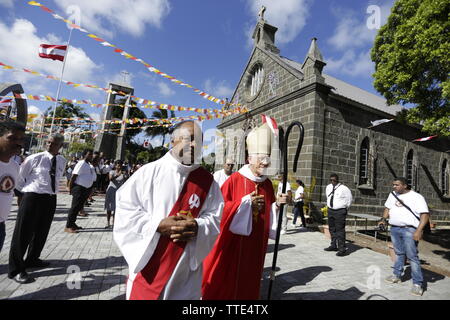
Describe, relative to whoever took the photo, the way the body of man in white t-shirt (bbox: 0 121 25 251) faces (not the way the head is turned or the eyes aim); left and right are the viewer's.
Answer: facing the viewer and to the right of the viewer

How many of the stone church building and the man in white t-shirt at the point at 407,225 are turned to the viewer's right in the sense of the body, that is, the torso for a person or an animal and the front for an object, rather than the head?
0

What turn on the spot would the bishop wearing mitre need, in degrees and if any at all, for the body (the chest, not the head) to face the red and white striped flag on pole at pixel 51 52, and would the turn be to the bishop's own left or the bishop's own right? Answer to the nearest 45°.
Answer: approximately 180°

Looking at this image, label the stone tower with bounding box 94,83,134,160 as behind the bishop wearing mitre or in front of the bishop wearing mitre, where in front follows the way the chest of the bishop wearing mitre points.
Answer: behind

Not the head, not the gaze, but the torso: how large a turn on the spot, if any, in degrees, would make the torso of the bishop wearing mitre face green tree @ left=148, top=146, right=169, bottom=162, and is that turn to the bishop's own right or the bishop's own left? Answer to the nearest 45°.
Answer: approximately 180°

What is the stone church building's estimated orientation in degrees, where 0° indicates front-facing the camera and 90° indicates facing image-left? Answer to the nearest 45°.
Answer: approximately 45°

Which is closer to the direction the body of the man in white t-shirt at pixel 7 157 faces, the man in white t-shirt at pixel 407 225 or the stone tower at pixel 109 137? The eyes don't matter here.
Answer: the man in white t-shirt

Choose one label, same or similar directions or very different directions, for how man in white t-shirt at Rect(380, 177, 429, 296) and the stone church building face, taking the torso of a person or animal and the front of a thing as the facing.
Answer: same or similar directions

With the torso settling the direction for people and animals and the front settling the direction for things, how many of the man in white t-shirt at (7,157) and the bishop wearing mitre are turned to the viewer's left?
0

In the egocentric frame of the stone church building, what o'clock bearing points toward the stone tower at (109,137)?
The stone tower is roughly at 2 o'clock from the stone church building.
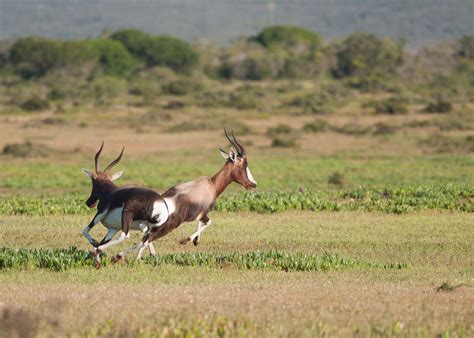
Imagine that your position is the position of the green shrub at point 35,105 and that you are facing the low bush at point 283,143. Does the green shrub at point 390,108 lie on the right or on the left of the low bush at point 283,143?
left

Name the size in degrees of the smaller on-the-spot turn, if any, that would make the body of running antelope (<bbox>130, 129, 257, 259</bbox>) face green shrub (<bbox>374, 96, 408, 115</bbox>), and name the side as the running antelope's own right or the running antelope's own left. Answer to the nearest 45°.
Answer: approximately 90° to the running antelope's own left

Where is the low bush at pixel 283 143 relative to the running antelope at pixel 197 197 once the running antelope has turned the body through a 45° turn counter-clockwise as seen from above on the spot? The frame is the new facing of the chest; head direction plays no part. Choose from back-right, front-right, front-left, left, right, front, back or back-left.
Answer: front-left

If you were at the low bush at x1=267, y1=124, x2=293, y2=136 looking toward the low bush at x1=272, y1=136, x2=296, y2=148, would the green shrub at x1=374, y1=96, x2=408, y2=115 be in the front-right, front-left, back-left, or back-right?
back-left

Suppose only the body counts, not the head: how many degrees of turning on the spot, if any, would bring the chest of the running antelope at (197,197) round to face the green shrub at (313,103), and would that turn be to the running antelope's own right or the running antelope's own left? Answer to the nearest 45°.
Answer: approximately 90° to the running antelope's own left

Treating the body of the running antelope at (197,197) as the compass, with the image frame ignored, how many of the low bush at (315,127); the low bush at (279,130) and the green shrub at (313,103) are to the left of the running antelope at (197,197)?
3

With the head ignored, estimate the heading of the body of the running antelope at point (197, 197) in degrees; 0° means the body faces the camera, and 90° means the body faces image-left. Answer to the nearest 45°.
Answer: approximately 270°

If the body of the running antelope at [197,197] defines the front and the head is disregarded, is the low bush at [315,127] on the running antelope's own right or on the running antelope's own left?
on the running antelope's own left

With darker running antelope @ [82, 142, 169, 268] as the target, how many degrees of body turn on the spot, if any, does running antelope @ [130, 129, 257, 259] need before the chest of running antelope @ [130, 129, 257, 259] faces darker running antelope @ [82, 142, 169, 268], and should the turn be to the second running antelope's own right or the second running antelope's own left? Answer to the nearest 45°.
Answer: approximately 135° to the second running antelope's own right

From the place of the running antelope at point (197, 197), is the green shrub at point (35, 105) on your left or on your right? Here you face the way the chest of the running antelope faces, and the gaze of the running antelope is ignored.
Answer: on your left
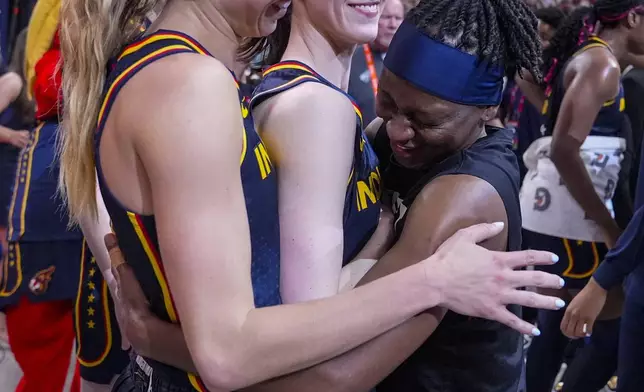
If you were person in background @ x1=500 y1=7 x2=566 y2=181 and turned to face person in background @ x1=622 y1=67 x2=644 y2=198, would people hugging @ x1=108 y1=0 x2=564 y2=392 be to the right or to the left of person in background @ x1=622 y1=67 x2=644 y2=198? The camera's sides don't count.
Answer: right

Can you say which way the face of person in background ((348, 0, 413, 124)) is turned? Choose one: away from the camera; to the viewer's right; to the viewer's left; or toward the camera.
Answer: toward the camera

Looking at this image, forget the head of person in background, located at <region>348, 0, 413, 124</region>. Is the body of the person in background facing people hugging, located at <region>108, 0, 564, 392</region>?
yes

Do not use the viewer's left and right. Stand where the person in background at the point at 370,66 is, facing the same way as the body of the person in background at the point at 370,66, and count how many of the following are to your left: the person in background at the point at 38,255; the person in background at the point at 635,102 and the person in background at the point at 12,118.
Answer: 1

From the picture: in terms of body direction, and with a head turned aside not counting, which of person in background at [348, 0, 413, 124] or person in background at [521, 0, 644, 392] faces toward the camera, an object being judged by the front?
person in background at [348, 0, 413, 124]

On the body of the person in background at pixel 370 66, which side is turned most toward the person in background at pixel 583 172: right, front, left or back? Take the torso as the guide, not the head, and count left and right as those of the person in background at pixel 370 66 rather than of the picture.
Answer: left

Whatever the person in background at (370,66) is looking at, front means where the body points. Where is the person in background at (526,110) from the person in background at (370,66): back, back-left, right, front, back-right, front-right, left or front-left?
back-left

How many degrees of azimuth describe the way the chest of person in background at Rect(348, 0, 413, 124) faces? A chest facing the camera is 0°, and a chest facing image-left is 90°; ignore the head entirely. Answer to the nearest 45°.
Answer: approximately 0°

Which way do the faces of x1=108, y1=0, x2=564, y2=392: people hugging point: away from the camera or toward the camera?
toward the camera

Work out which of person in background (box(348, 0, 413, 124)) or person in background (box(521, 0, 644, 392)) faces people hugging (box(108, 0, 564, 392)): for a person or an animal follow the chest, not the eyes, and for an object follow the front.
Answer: person in background (box(348, 0, 413, 124))

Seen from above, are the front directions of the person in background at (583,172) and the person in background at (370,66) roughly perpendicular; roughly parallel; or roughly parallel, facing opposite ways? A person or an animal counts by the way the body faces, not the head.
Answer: roughly perpendicular
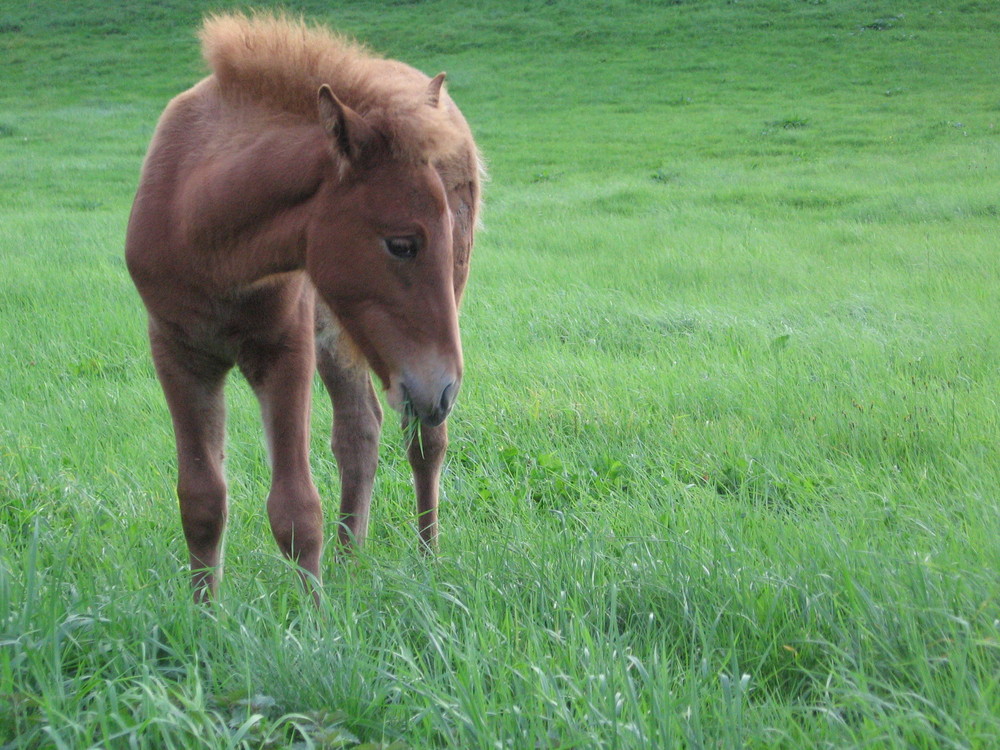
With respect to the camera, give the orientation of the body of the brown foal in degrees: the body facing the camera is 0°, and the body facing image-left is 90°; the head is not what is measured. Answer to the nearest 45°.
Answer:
= = =
→ Work item: Would it be possible to print the records above verbatim, pictures omitted?

→ Output of the exercise:
Describe, relative to whoever took the photo, the way the body of man in white t-shirt (bbox: 0 121 25 251) faces (not the way the head is turned or the eyes aim); left and right are the viewer's.
Answer: facing the viewer and to the right of the viewer

How many of the stone church building and the man in white t-shirt at the point at 407,225 are turned to the viewer's right in the sense of the body, that is, the torso for a person or an animal and the front for an object, rather than the head?
0

What turn on the spot would the bishop wearing mitre need, in degrees and if any at all, for the body (the chest, not the head) to face the red and white striped flag on pole at pixel 51 52, and would the turn be to the bishop's own left or the bishop's own right? Answer to the nearest 45°.
Answer: approximately 180°

Looking at this image, label the stone tower with bounding box 94,83,134,160 as behind the bishop wearing mitre or in front of the bishop wearing mitre, where in front follows the way the chest of the bishop wearing mitre points.
Answer: behind

Not the head, not the gaze, but the torso: how large a turn on the spot, if any, in degrees, would make the torso of the bishop wearing mitre face green tree @ left=148, top=146, right=169, bottom=162, and is that turn to the bishop's own right or the bishop's own left? Answer to the nearest 45°.
Answer: approximately 180°

What is the stone church building's estimated orientation in degrees, where 0° indicates front-facing the camera and 90° indicates facing image-left? Answer to the nearest 45°.
Answer: approximately 45°

Which is closer to the direction the body of the man in white t-shirt at pixel 7 157 faces, the man in white t-shirt at pixel 407 225 or the stone tower at pixel 109 137? The eyes don't matter here.
Answer: the man in white t-shirt

Choose one label, same or similar directions or very different directions, for how man in white t-shirt at Rect(380, 177, 429, 296) and the stone church building face, taking the torso of a person or animal and the front of a thing as the facing.
Answer: same or similar directions

With the torso settling the direction for people and animals and the front settling the direction for things, how many of the man in white t-shirt at (7,157) and the bishop wearing mitre are turned to the viewer's left?
0

In the egocentric frame of the stone church building, what o'clock bearing points toward the stone tower at (109,137)?
The stone tower is roughly at 2 o'clock from the stone church building.
Imagine that your position is the position of the green shrub at point 35,105 and that you are facing the low bush at point 283,143. Does the green shrub at point 390,108 lie on the right or on the left of the low bush at point 283,143?
left

Name the size in degrees of the smaller on-the-spot turn, if any, that would make the body of running antelope (<bbox>130, 129, 257, 259</bbox>) face green shrub (<bbox>374, 96, 408, 115</bbox>), and name the side as the running antelope's own right or the running antelope's own left. Answer to the nearest 45°.
Answer: approximately 90° to the running antelope's own left

Where is the low bush at pixel 283 143 relative to the running antelope at pixel 197 197 once the running antelope has turned the body through a 45° turn counter-clockwise as seen from above on the spot? The frame is the new facing of the chest; head direction plays no part. Choose from back-right, front-right, front-left, left, right, front, back or back-left.
Answer: front-left

If you were at the low bush at x1=267, y1=124, x2=293, y2=136 looking toward the low bush at x1=272, y1=136, x2=296, y2=148, would the green shrub at x1=374, y1=96, x2=408, y2=115 be in the front-right, front-left, back-left, or back-right?
back-left

Suppose only the body counts, not the head: how many degrees of turning on the spot, if any, would bring the chest of the running antelope at (197,197) round to face the green shrub at (313,103), and would that turn be to the running antelope's own right or the running antelope's own left? Answer to the nearest 45°.
Answer: approximately 90° to the running antelope's own left

Treating the body of the running antelope at (197,197) as the compass, with the image frame ignored, how many of the low bush at (315,127); the low bush at (279,130) and the green shrub at (313,103) are to the left of the running antelope at (197,197)?
3

With the head ignored, estimate the heading of the body of the running antelope at point (197, 197) in degrees; 0° means the body faces the camera, and 90° means the body faces image-left. Answer to the nearest 45°.
Answer: approximately 270°

If the body of the running antelope at [197,197] defines the front and the head is disregarded, is the low bush at [315,127] on the running antelope's own right or on the running antelope's own left?
on the running antelope's own left

With darker running antelope @ [82, 142, 169, 268] as the target, how many degrees of body turn on the spot, if any, does running antelope @ [130, 129, 257, 259] need before the chest of running antelope @ [130, 129, 257, 259] faces darker running antelope @ [82, 142, 169, 268], and should the turn be to the second running antelope's own right or the second running antelope's own left? Answer to the nearest 45°.
Answer: approximately 135° to the second running antelope's own right

From the place of the running antelope at point (197, 197), is the green shrub at point (35, 105) on your left or on your right? Here you face the way the chest of the running antelope faces, and the gaze of the running antelope is ignored.
Answer: on your left
If you were person in background @ x1=500 y1=7 x2=566 y2=181 and turned to face person in background @ x1=622 y1=67 x2=644 y2=198, would people hugging @ x1=108 y1=0 x2=564 y2=392 be to the right or to the left of person in background @ x1=622 y1=67 x2=644 y2=198? The camera's sides don't count.
Answer: right

Can you say which way the face of person in background ((348, 0, 413, 124)) is turned? Choose one: away from the camera; to the viewer's right; to the viewer's left; or toward the camera.
Answer: toward the camera

Looking at this image, forget the head of person in background, located at <region>348, 0, 413, 124</region>. Is the body of the person in background facing people hugging, located at <region>108, 0, 564, 392</region>?
yes

Do not use the viewer's left and right. Stand where the person in background at the point at 370,66 is, facing the same way as the body of the person in background at the point at 370,66, and count how many of the following are to your left: the person in background at the point at 38,255; the person in background at the point at 635,102 and the person in background at the point at 12,118.
Answer: 1

From the picture: in terms of body direction, and with a head turned aside not counting, which of person in background at [348, 0, 413, 124] or person in background at [521, 0, 644, 392] faces toward the camera, an object being judged by the front?
person in background at [348, 0, 413, 124]

On the body of the person in background at pixel 370 66, which side is turned most toward the person in background at pixel 583 172: right, front, left or back? Take the torso as the guide, not the head, and count left and right as those of the person in background at pixel 370 66 rather than of the picture.
Answer: left

Whatever the person in background at (370,66) is looking at, front means where the body points. Where is the person in background at (526,110) from the person in background at (370,66): back, back-left, right, front, back-right, front-right, left or front-left?
back-left

How many degrees of azimuth describe the way the chest of person in background at Rect(348, 0, 413, 124) faces? A chest facing the camera is 0°, and a chest facing image-left is 90°; ignore the head entirely. Answer to the nearest 45°.
Answer: approximately 0°

Which way do the faces of x1=108, y1=0, x2=564, y2=392: people hugging point: away from the camera or toward the camera?
toward the camera

Work out which of person in background (box(348, 0, 413, 124)) or person in background (box(521, 0, 644, 392)) faces people hugging (box(108, 0, 564, 392)): for a person or an animal follow the chest, not the eyes, and for an object follow the front.
Answer: person in background (box(348, 0, 413, 124))

Seen from above, are the front directions of the person in background at (583,172) and the person in background at (370,66) roughly perpendicular; roughly parallel; or roughly parallel, facing opposite ways? A person or an animal counts by the way the body faces, not the head.
Answer: roughly perpendicular
With respect to the camera, give the orientation of the body of the brown foal in degrees: the body facing the camera is 0°, and the body facing image-left is 90°; the head is not what is measured. Answer to the nearest 45°.
Answer:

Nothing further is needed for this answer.